Friday, January 23, 2015

Predatory Mortgage Loan Practices Act

Predatory Home Loan Practices Act


For years potential home buyers have had to proceed with caution when shopping for a mortgage or seeking to refinance a pre-existing mortgage. The possibility of becoming a victim of predatory lending practices was a very real fear. Sadly, too many borrowers are regularly deceived by unethical lending practices. One state has done something to change that. With the passing of the Predatory Home Loan Practices Act (PHLPA), Massachusetts seeks to help its residents obtain reasonable home loans without having to fear predatory lending.


The Facts


Predatory lending is typically levied against individuals with low credit scores who only qualify for subprime mortgage loans. The goal is to convince the borrower to refinance or purchase a home when the only financial benefit is to the lender. Some predatory lending tactics include excessive mortgage fees, prepayment penalties and requiring home insurance policies beyond those required by the state. The PHLPA was signed into law in August of 2004 and regulates the income requirements and documentation requirements a buyer must meet in order to qualify for financing. The PHLPA strictly prohibits the structuring of a loan to a borrower without the "reasonable belief" that a borrower will be able to successfully make payments on the loan.


Features


The new regulations that PHLPA sets forth require lenders to more closely scrutinize a potential borrower's finances in order to decide whether or not that buyer can afford to purchase the property. The monthly payments set by the lender cannot exceed 50 percent of the borrower's gross monthly income. In the event that the borrower opts for an adjustable interest rate, payments on the mortgage may never be more than twice as much monthly as previous payments were. If the borrower needs to extend or modify payments on the loan in order to avoid foreclosure, the lender is required to assist the borrower in doing so without charging fees for the service.


Benefits


The benefits of PHLPA are substantial for consumers. By restricting the amount of fees a lender can charge, especially loan origination fees, more families are able to afford to purchase a home. Of those families that make home purchases, less will suffer foreclosures due to the restrictions placed on payment increases. In the event a family needs to sell a home, the lack of prepayment penalties will make it easier and more affordable to quickly sell the property and purchase something else. Helping homeowners avoid foreclosure also benefits the local government. Areas with a high number of foreclosures suffer more of an economic blow due to individuals lacking the money to effectively contribute to local businesses. Over time, businesses may leave the area or close down entirely--adding further injury to the local economy.


Drawbacks


Although designed to protect borrowers, PHLPA limits the financing options available. In addition, certain companies who had previously bought Massachusetts mortgage packages are now refusing to do so.

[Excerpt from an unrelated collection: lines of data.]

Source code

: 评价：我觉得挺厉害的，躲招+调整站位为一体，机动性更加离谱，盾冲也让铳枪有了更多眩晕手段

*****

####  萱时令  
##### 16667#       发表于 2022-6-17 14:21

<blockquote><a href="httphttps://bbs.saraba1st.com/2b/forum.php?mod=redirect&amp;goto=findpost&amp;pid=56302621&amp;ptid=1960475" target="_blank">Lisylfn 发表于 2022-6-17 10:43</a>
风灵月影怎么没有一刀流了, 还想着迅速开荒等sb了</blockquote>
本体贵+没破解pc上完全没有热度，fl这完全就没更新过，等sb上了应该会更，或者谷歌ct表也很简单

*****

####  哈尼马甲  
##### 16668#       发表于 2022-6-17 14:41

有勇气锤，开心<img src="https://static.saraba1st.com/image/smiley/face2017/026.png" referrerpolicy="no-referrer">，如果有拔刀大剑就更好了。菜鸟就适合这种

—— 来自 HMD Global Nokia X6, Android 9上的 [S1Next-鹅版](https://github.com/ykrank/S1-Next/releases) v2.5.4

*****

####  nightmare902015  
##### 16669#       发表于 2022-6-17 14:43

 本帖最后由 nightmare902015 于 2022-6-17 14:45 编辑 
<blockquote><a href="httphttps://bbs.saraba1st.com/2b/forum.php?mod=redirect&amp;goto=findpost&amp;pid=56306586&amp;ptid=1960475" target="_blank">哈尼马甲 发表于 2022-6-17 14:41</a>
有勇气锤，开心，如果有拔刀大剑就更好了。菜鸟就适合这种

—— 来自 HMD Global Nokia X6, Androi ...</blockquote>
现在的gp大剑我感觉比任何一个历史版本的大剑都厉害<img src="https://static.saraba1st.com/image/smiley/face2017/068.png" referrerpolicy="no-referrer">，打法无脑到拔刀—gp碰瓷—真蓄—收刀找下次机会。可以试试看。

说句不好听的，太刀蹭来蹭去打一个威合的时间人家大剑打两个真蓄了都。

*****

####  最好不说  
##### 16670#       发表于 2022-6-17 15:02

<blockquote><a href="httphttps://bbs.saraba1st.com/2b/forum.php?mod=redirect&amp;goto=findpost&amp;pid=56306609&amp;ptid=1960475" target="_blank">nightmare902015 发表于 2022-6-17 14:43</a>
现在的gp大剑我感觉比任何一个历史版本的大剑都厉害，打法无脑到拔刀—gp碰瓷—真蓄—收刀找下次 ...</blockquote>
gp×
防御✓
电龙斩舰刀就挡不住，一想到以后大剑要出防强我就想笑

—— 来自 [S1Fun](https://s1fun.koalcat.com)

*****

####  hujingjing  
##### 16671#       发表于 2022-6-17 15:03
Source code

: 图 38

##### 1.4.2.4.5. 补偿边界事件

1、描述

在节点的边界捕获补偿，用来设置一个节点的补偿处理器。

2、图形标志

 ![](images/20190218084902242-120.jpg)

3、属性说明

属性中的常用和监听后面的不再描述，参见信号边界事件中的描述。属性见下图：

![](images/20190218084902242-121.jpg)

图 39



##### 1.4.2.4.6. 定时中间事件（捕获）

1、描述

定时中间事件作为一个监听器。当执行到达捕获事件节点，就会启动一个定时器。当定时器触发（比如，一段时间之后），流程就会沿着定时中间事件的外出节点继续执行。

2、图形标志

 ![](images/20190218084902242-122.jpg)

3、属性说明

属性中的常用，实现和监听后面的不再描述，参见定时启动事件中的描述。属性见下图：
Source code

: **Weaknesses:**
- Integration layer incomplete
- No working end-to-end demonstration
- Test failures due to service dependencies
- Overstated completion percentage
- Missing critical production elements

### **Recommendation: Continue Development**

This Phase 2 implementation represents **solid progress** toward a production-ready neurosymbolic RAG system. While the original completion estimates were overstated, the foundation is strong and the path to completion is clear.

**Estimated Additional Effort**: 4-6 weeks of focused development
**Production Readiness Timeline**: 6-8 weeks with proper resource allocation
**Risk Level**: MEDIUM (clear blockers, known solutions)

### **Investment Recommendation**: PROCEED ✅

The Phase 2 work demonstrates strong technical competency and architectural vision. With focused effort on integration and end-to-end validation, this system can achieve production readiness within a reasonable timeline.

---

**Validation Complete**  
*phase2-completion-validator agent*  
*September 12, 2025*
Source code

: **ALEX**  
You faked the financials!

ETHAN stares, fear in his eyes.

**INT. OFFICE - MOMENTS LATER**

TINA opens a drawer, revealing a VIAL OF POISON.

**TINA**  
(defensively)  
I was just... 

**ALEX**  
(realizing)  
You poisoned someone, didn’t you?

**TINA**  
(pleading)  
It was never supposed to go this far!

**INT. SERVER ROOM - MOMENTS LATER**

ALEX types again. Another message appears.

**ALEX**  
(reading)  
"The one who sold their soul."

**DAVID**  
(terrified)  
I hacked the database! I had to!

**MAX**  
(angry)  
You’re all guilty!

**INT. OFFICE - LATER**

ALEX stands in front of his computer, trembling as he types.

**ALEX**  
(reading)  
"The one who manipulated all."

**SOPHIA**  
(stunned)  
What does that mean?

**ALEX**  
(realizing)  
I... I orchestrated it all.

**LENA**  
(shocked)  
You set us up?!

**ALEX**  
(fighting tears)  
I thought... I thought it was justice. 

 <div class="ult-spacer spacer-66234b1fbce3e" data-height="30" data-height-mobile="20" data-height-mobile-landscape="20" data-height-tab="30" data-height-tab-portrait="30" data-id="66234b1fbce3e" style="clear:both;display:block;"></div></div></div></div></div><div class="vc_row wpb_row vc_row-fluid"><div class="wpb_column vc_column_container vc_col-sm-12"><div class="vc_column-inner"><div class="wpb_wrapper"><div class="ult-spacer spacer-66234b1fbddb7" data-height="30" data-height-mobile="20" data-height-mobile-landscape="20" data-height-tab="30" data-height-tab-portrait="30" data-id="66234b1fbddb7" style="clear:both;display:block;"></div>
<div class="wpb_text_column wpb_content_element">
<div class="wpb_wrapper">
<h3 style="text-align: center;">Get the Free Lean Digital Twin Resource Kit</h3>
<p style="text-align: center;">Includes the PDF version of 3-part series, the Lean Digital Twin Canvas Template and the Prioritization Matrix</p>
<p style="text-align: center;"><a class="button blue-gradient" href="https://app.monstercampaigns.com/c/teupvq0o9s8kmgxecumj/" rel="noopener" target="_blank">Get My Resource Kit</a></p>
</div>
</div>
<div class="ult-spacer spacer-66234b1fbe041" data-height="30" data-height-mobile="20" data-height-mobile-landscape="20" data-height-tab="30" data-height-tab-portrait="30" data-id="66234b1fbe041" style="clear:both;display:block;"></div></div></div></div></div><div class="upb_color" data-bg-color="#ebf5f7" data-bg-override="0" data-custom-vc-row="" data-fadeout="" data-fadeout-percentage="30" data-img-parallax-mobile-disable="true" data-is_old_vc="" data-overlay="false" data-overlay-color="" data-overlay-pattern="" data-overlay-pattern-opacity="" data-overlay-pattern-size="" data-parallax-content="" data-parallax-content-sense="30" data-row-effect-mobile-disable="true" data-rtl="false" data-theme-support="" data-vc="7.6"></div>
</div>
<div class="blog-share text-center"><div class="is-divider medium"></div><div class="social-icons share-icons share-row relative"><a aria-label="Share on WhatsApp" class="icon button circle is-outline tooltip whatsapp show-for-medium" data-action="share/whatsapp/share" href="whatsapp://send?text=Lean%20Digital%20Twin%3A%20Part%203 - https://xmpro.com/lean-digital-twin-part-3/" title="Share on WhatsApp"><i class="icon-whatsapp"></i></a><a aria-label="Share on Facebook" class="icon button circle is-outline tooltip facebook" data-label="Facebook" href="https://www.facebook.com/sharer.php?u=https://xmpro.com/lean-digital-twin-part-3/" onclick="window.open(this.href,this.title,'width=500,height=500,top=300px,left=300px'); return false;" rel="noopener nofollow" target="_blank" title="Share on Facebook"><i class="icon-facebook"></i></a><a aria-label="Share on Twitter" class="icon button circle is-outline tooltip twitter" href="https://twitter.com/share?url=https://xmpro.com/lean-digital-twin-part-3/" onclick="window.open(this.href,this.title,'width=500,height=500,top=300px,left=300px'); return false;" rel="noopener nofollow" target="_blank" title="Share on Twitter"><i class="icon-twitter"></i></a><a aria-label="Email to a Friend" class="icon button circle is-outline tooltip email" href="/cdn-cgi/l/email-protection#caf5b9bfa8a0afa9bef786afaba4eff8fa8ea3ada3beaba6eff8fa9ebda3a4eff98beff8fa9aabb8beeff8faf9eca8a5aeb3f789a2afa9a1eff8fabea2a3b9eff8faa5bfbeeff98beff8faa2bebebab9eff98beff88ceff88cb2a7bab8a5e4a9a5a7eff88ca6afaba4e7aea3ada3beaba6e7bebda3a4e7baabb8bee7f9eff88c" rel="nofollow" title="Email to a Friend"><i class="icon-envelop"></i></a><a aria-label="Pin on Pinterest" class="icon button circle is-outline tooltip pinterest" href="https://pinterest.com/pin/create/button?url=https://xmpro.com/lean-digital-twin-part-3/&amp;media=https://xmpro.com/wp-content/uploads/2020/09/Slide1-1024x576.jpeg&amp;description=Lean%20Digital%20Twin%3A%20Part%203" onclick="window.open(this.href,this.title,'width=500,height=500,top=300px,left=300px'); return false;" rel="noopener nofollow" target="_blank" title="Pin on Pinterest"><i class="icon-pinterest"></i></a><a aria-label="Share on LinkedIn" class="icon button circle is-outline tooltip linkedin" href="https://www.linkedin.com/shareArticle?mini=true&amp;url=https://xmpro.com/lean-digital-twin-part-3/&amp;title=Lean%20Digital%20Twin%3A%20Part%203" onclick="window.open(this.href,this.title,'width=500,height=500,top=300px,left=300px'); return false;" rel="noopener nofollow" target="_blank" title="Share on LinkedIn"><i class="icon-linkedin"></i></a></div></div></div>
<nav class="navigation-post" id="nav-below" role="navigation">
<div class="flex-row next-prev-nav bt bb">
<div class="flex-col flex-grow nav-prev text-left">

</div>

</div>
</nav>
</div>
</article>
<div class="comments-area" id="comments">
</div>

The reasoning behind the decision is that the companies do not want to place themselves in legal jeopardy should the courts decide at any time that the original mortgage agreements were in violation of PHLPA regulations. If enough companies refuse to pick up mortgages on the secondary market, lenders will be forced to hold on to the mortgages and thus be left with less money to lend. This will hinder the economy in Massachusetts by limiting the amount of home loans a lender can distribute.


Significance


PHLPA is significant because it is the first time a state government has stepped into the private mortgage financing market in order to help protect consumers. The success or failure of PHLPA's economic impact will help determine the actions other state governments choose to take to limit predatory lending and prevent foreclosures.